Un schlague est mort. Un homme sans nom, ni visage. Et tout le monde s’en fout. Il est mort parce qu’il avait trop bu. Parce que boire sur la voie publique ça ne se fait pas. Parce qu’il s’est fait balancé par un bon citoyen. Parce qu’aujourd’hui quand un mec est bourré dans la rue on appelle les keufs. Parce que pour sa sécurité il a été emmené au commissariat. Et pour préserver l’ordre public, il a été tué.

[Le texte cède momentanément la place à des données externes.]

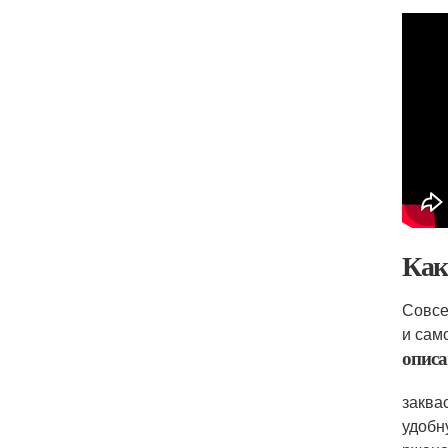
Как
Совсе
и сам
описа
заква
удобн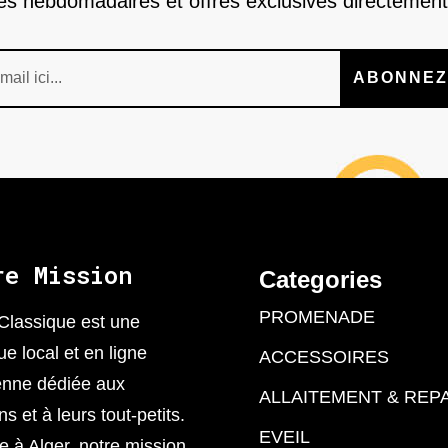
nes hebdomadaires et offres exclusives directement
ABONNEZ
re Mission
Categories
PROMENADE
Classique est une
ue local et en ligne
ACCESSOIRES
enne dédiée aux
ALLAITEMENT & REP
 et à leurs tout-petits.
EVEIL
 à Alger, notre mission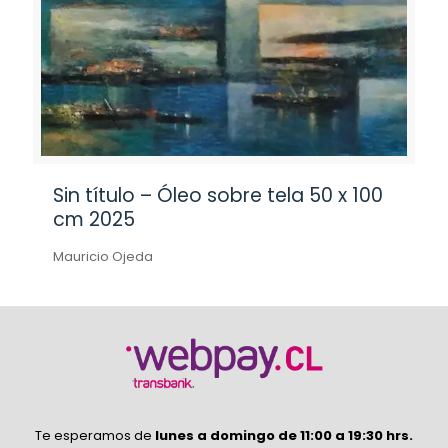
Sin título – Óleo sobre tela 50 x 100
cm 2025
Mauricio Ojeda
Te esperamos de
lunes a domingo de 11:00 a 19:30 hrs.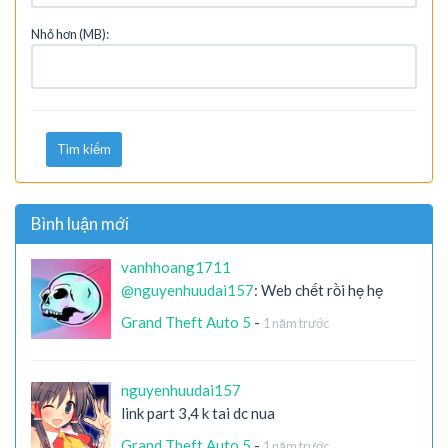
Nhỏ hơn (MB):
Tìm kiếm
Bình luận mới
vanhhoang1711
@nguyenhuudai157
: Web chết rồi hẹ hẹ
Grand Theft Auto 5
-
1 năm trước
nguyenhuudai157
link part 3,4 k tai dc nua
Grand Theft Auto 5
-
1 năm trước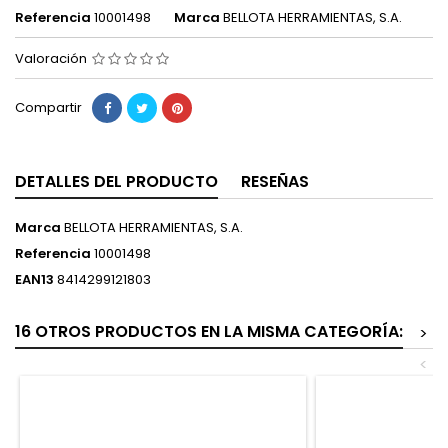
Referencia
10001498
Marca
BELLOTA HERRAMIENTAS, S.A.
Valoración
Compartir
DETALLES DEL PRODUCTO
RESEÑAS
Marca
BELLOTA HERRAMIENTAS, S.A.
Referencia
10001498
EAN13
8414299121803
16 OTROS PRODUCTOS EN LA MISMA CATEGORÍA:
>
<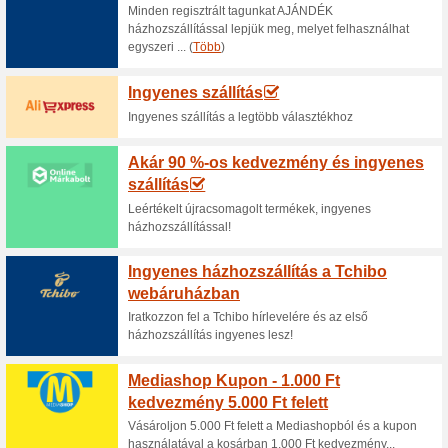
100% működött
Akcio
Tudtad, hogy ha a Praktiker 
általad keresett szint, akkor 
színkeverés szolgáltatását. T
Praktiker - Törzsvásá
50% működött
Akcio
Legyél a Program tagja és min
weboldalán, annál magasabb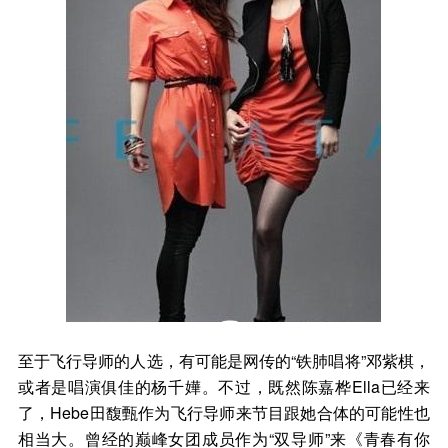
至于飞行导师的人选，有可能是网传的“铁肺唱将”邓紫棋，
或者是唱演俱佳的杨千嬅。不过，既然陈嘉桦Ella已经来
了，Hebe田馥甄作为飞行导师来节目跟她合体的可能性也
相当大。曾经的巅峰女团成员作为“双导师”来《青春有你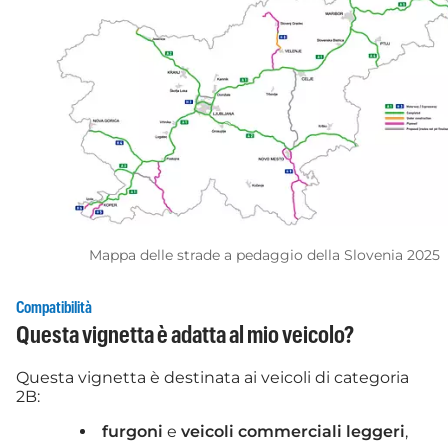
Mappa delle strade a pedaggio della Slovenia 2025
Compatibilità
Questa vignetta è adatta al mio veicolo?
Questa vignetta è destinata ai veicoli di categoria
2B:
furgoni
e
veicoli commerciali leggeri
,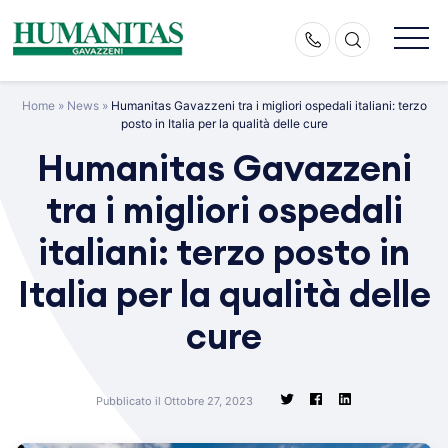
Skip
to
content
Home
»
News
»
Humanitas Gavazzeni tra i migliori ospedali italiani: terzo
posto in Italia per la qualità delle cure
Humanitas Gavazzeni
tra i migliori ospedali
italiani: terzo posto in
Italia per la qualità delle
cure
Pubblicato il Ottobre 27, 2023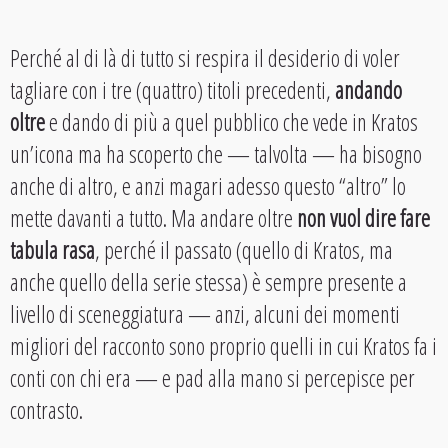
Perché al di là di tutto si respira il desiderio di voler
tagliare con i tre (quattro) titoli precedenti,
andando
oltre
e dando di più a quel pubblico che vede in Kratos
un’icona ma ha scoperto che — talvolta — ha bisogno
anche di altro, e anzi magari adesso questo “altro” lo
mette davanti a tutto. Ma andare oltre
non vuol dire fare
tabula rasa
, perché il passato (quello di Kratos, ma
anche quello della serie stessa) è sempre presente a
livello di sceneggiatura — anzi, alcuni dei momenti
migliori del racconto sono proprio quelli in cui Kratos fa i
conti con chi era — e pad alla mano si percepisce per
contrasto.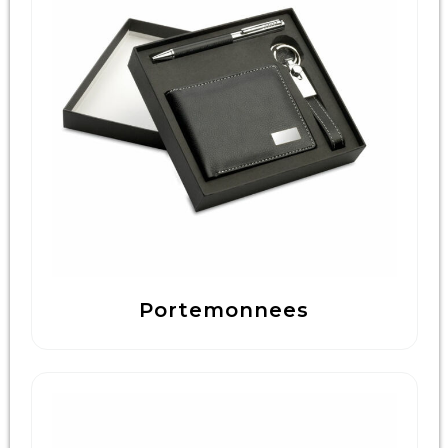
Portemonnees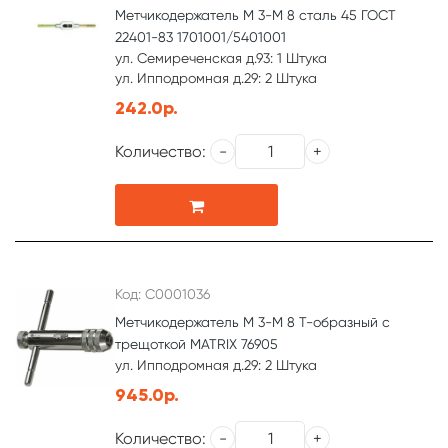
Метчикодержатель М 3-М 8 сталь 45 ГОСТ
22401-83 1701001/5401001
ул. Семиреченская д.93: 1 Штука
ул. Ипподромная д.29: 2 Штука
242.0р.
Количество:
Код: С0001036
Метчикодержатель М 3-М 8 Т-образный с
трещоткой MATRIX 76905
ул. Ипподромная д.29: 2 Штука
945.0р.
Количество: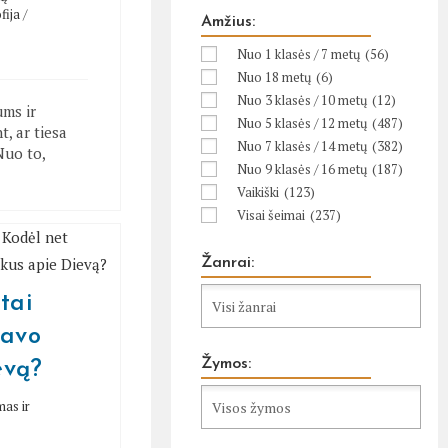
fija
/
Amžius:
Nuo 1 klasės / 7 metų
(56)
Nuo 18 metų
(6)
Nuo 3 klasės / 10 metų
(12)
ums ir
Nuo 5 klasės / 12 metų
(487)
t, ar tiesa
Nuo 7 klasės / 14 metų
(382)
Nuo to,
Nuo 9 klasės / 16 metų
(187)
Vaikiški
(123)
Visai šeimai
(237)
Žanrai:
tai
savo
Žymos:
evą?
as ir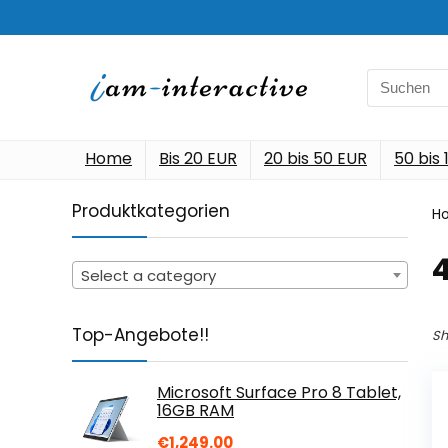
Search
for:
Home
Bis 20 EUR
20 bis 50 EUR
50 bis
Produktkategorien
H
‎
Select a category
Top-Angebote!!
Sh
Microsoft Surface Pro 8 Tablet,
16GB RAM
€
1,249.00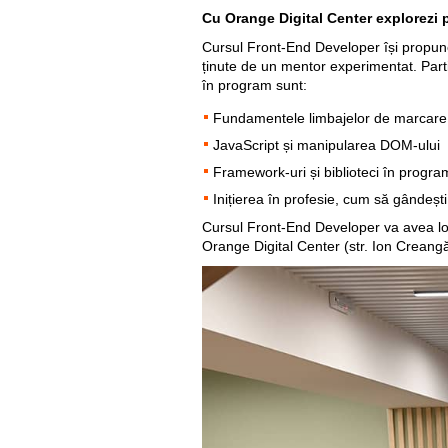
Cu Orange Digital Center explorezi pot
Cursul Front-End Developer își propune
ținute de un mentor experimentat. Parti
în program sunt:
Fundamentele limbajelor de marcare 
JavaScript și manipularea DOM-ului
Framework-uri și biblioteci în progra
Inițierea în profesie, cum să gândeșt
Cursul Front-End Developer va avea lo
Orange Digital Center (str. Ion Creang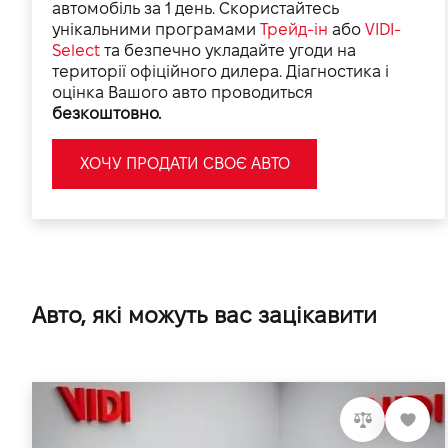
автомобіль за 1 день. Скористайтесь
унікальними програмами
Трейд-ін
або
VIDI-
Select
та безпечно укладайте угоди на
території офіційного дилера. Діагностика і
оцінка Вашого авто проводиться
безкоштовно.
ХОЧУ ПРОДАТИ СВОЄ АВТО
Авто, які можуть вас зацікавити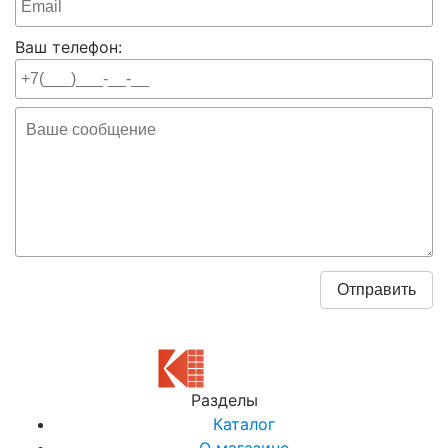
Ваш телефон:
Разделы
Каталог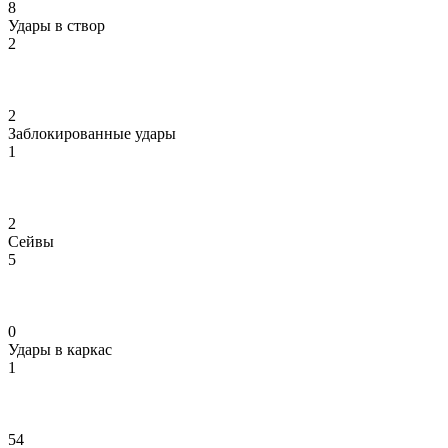
8
Удары в створ
2
2
Заблокированные удары
1
2
Сейвы
5
0
Удары в каркас
1
54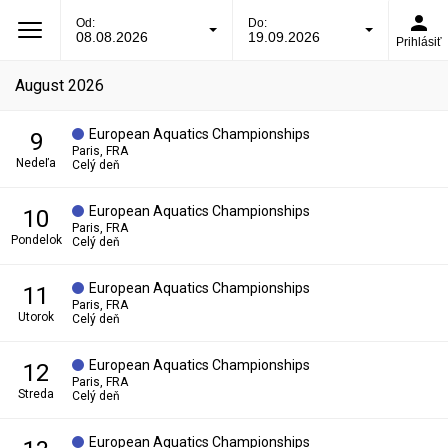
Od:
Do:
08.08.2026
19.09.2026
Prihlásiť
august 2026
European Aquatics Championships
9
Paris, FRA
nedeľa
Celý deň
European Aquatics Championships
10
Paris, FRA
pondelok
Celý deň
European Aquatics Championships
11
Paris, FRA
utorok
Celý deň
European Aquatics Championships
12
Paris, FRA
streda
Celý deň
European Aquatics Championships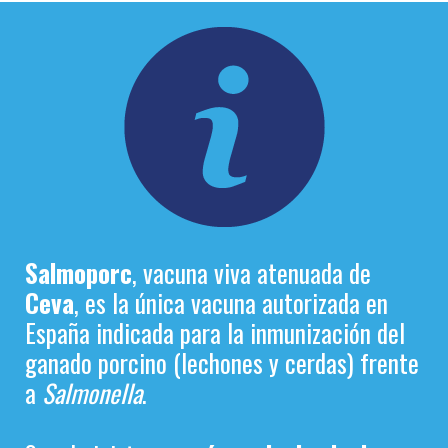
Salmoporc
, vacuna viva atenuada de
Ceva
, es la única vacuna autorizada en
España indicada para la inmunización del
ganado porcino (lechones y cerdas) frente
a
Salmonella
.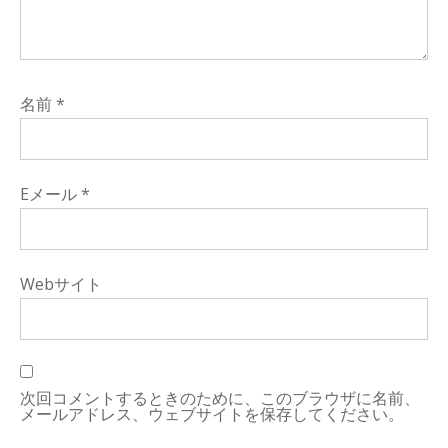
名前
*
Eメール
*
Webサイト
次回コメントするときのために、このブラウザに名前、
メールアドレス、ウェブサイトを保存してください。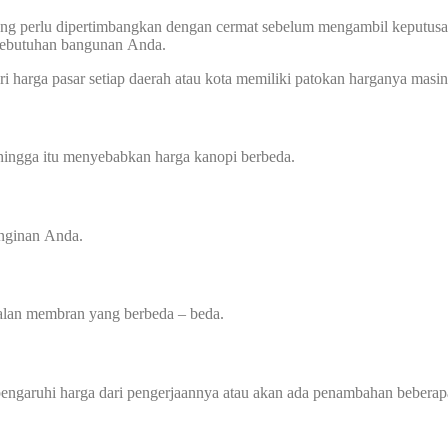
ang perlu dipertimbangkan dengan cermat sebelum mengambil keputusan,
 kebutuhan bangunan Anda.
i harga pasar setiap daerah atau kota memiliki patokan harganya masing
ehingga itu menyebabkan harga kanopi berbeda.
inginan Anda.
balan membran yang berbeda – beda.
mpengaruhi harga dari pengerjaannya atau akan ada penambahan beberap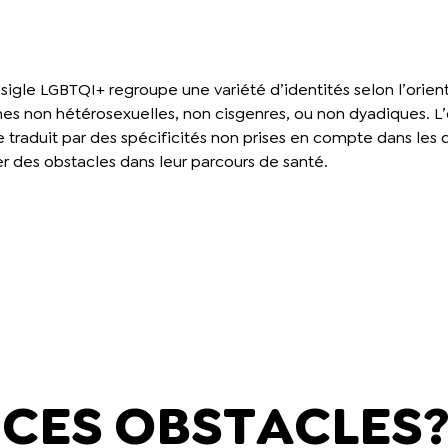
 sigle LGBTQI+ regroupe une variété d’identités selon l’orient
 non hétérosexuelles, non cisgenres, ou non dyadiques. L’o
e traduit par des spécificités non prises en compte dans les
er des obstacles dans leur parcours de santé.
 CES OBSTACLES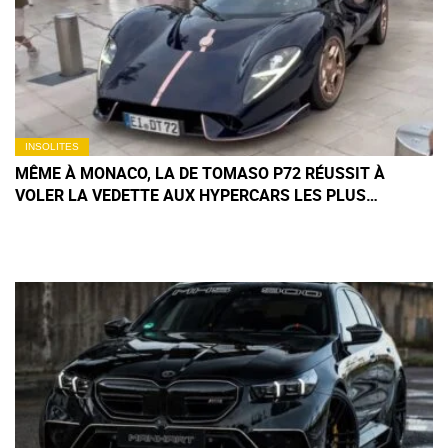
INSOLITES
MÊME À MONACO, LA DE TOMASO P72 RÉUSSIT À
VOLER LA VEDETTE AUX HYPERCARS LES PLUS
EXCLUSIVES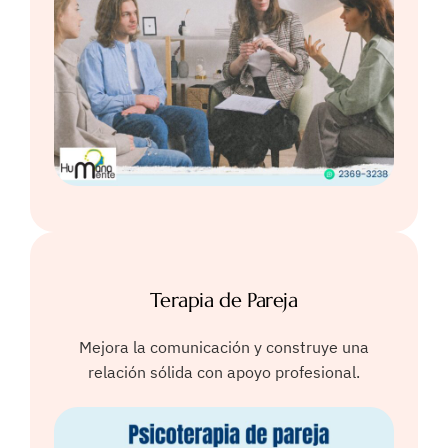
Terapia de Pareja
Mejora la comunicación y construye una
relación sólida con apoyo profesional.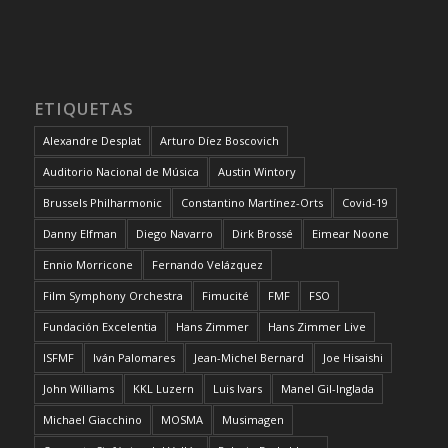
ETIQUETAS
Alexandre Desplat
Arturo Díez Boscovich
Auditorio Nacional de Música
Austin Wintory
Brussels Philharmonic
Constantino Martínez-Orts
Covid-19
Danny Elfman
Diego Navarro
Dirk Brossé
Eimear Noone
Ennio Morricone
Fernando Velázquez
Film Symphony Orchestra
Fimucité
FMF
FSO
Fundación Excelentia
Hans Zimmer
Hans Zimmer Live
ISFMF
Iván Palomares
Jean-Michel Bernard
Joe Hisaishi
John Williams
KKL Luzern
Luis Ivars
Manel Gil-Inglada
Michael Giacchino
MOSMA
Musimagen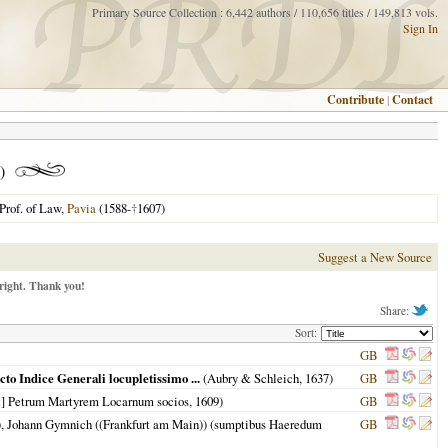
Primary Source Collection : 6,442 authors / 110,656 titles / 149,813 vols.
Sign In
Contribute
|
Contact
)
Prof. of Law,
Pavia
(1588-
†
1607)
Suggest a New Source
right. Thank you!
Share:
Sort:
GB
to Indice Generali locupletissimo ...
(Aubry & Schleich,
1637
)
GB
et] Petrum Martyrem Locarnum socios,
1609
)
GB
)), Johann Gymnich ((Frankfurt am Main)) (sumptibus Haeredum
GB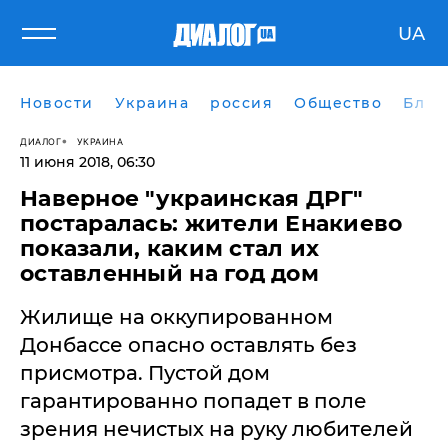
UA
Новости
Украина
россия
Общество
Блог
ДИАЛОГ
УКРАИНА
11 июня 2018, 06:30
Наверное "украинская ДРГ"
постаралась: жители Енакиево
показали, каким стал их
оставленный на год дом
Жилище на оккупированном
Донбассе опасно оставлять без
присмотра. Пустой дом
гарантированно попадет в поле
зрения нечистых на руку любителей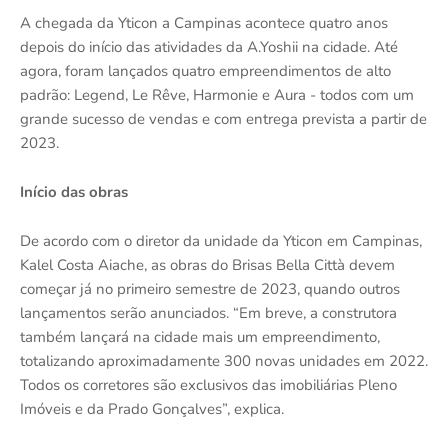
A chegada da Yticon a Campinas acontece quatro anos
depois do início das atividades da A.Yoshii na cidade. Até
agora, foram lançados quatro empreendimentos de alto
padrão: Legend, Le Rêve, Harmonie e Aura - todos com um
grande sucesso de vendas e com entrega prevista a partir de
2023.
Início das obras
De acordo com o diretor da unidade da Yticon em Campinas,
Kalel Costa Aiache, as obras do Brisas Bella Città devem
começar já no primeiro semestre de 2023, quando outros
lançamentos serão anunciados. “Em breve, a construtora
também lançará na cidade mais um empreendimento,
totalizando aproximadamente 300 novas unidades em 2022.
Todos os corretores são exclusivos das imobiliárias Pleno
Imóveis e da Prado Gonçalves”, explica.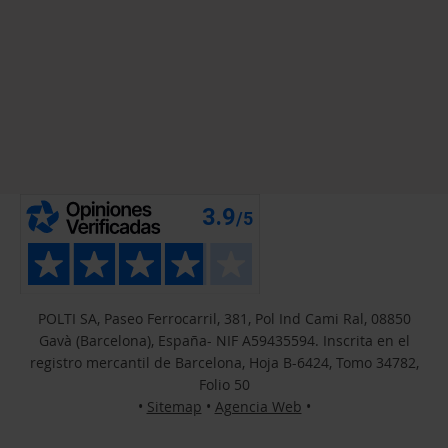
POLTI SA, Paseo Ferrocarril, 381, Pol Ind Cami Ral, 08850
Gavà (Barcelona), España- NIF A59435594. Inscrita en el
registro mercantil de Barcelona, Hoja B-6424, Tomo 34782,
Folio 50
•
Sitemap
•
Agencia Web
•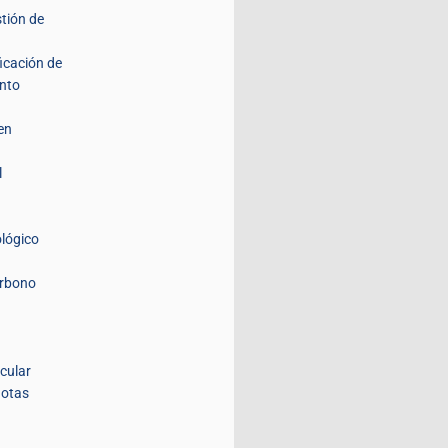
stión de
ficación de
nto
en
l
lógico
arbono
icular
lotas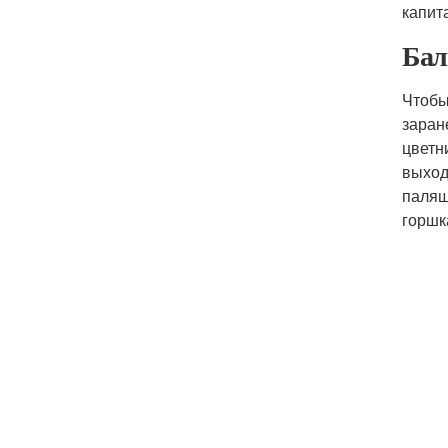
капит
Бал
Чтобы
заран
цветн
выход
палящ
горшк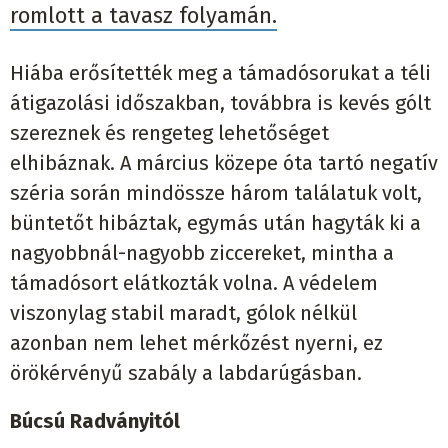
romlott a tavasz folyamán.
Hiába erősítették meg a támadósorukat a téli
átigazolási időszakban, továbbra is kevés gólt
szereznek és rengeteg lehetőséget
elhibáznak. A március közepe óta tartó negatív
széria során mindössze három találatuk volt,
büntetőt hibáztak, egymás után hagyták ki a
nagyobbnál-nagyobb ziccereket, mintha a
támadósort elátkozták volna. A védelem
viszonylag stabil maradt, gólok nélkül
azonban nem lehet mérkőzést nyerni, ez
örökérvényű szabály a labdarúgásban.
Búcsú Radványitól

L’enquête avance disent les journaux. La police de la police enquête. L’enquête avance. Mais quelle enquête ? Pour nous dire quoi encore ? Que ce type s’est lui même défoncé le crâne et les côtes ? Les images des caméras installées dans sa cellule de dégrisement, « n’indiquent aucune trace de violence, de rébellion ou de quelconques complications ». Oui. Rien ne s’est fait sous les yeux des caméras. Rien n’a été enregistré. Étonnant ?

Un homme est mort. Encore. Et tout le monde s’en fout. Un de plus. Assassiné par la police. En toute impunité. On ne s’en étonne même plus. Il y a quelques semaines c’était Adama Traoré. Mort d’une mystérieuse infection. Sans avoir subie aucune violence de la police. Bien entendu.

La liste est longue. On ne compte plus. La police mutile, la police tue, la police assassine. Et c’est normal. La police ne fait que son métier, braves gens.

Et moi j’ai la rage et la nausée, je rêve de tous les voir crever.